# Work request
Return the material below exactly, but only from the line with "pioenschap Veldlopen Masters" through the line with "广告不能自动播放，干扰", and without its pictures.

# Information given
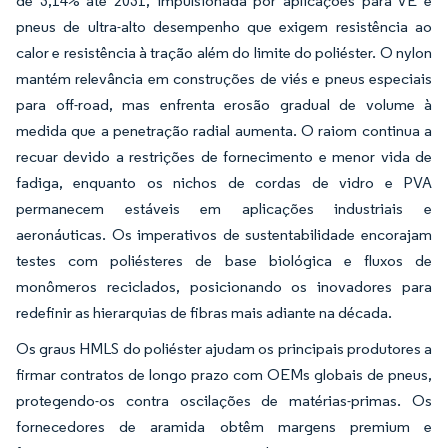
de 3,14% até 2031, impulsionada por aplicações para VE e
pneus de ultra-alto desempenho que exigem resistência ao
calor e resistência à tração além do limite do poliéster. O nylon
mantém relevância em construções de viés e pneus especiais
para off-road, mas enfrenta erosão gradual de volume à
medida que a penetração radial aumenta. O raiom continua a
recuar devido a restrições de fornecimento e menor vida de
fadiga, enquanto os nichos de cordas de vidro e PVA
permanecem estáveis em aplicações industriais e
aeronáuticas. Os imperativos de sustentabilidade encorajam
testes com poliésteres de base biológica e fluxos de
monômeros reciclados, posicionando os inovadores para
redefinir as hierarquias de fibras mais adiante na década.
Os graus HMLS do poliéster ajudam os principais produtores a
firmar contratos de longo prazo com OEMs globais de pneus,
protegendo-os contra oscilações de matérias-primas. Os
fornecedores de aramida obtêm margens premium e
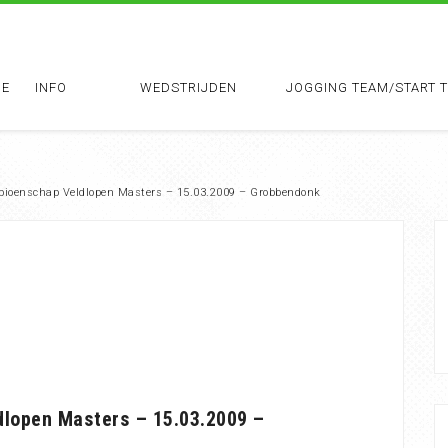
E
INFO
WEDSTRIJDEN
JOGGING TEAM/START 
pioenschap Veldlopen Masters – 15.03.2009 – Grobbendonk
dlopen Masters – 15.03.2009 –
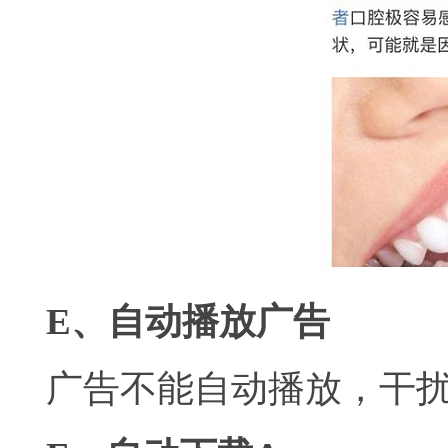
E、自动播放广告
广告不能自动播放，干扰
==
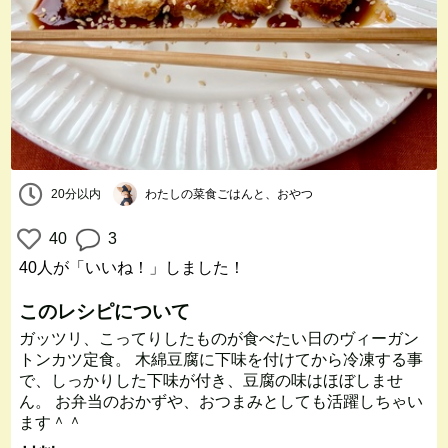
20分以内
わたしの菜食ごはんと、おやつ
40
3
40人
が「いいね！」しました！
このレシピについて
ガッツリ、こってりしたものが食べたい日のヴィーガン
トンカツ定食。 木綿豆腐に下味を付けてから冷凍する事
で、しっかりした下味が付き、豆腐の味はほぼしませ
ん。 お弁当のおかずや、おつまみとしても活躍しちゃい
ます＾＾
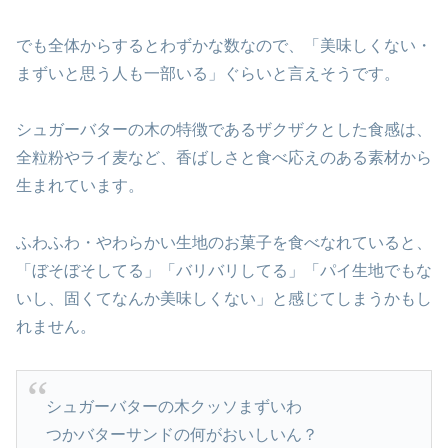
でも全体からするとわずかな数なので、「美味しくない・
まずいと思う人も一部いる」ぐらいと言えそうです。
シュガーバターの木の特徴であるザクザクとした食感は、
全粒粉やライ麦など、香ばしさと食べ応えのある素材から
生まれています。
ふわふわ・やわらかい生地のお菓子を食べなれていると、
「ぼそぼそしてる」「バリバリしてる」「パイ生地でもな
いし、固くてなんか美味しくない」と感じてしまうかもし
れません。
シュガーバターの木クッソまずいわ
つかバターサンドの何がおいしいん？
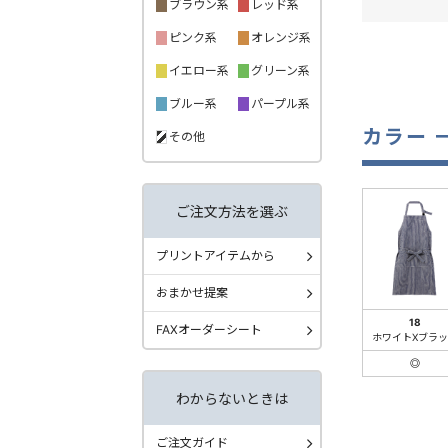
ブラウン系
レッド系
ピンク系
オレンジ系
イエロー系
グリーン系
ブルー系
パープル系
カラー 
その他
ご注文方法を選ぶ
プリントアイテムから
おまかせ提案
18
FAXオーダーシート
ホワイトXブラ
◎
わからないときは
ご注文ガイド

# The answer
pioenschap Veldlopen Masters – 15.03.2009 – Grobbendonk
dlopen Masters – 15.03.2009 –
E、自动播放广告
广告不能自动播放，干扰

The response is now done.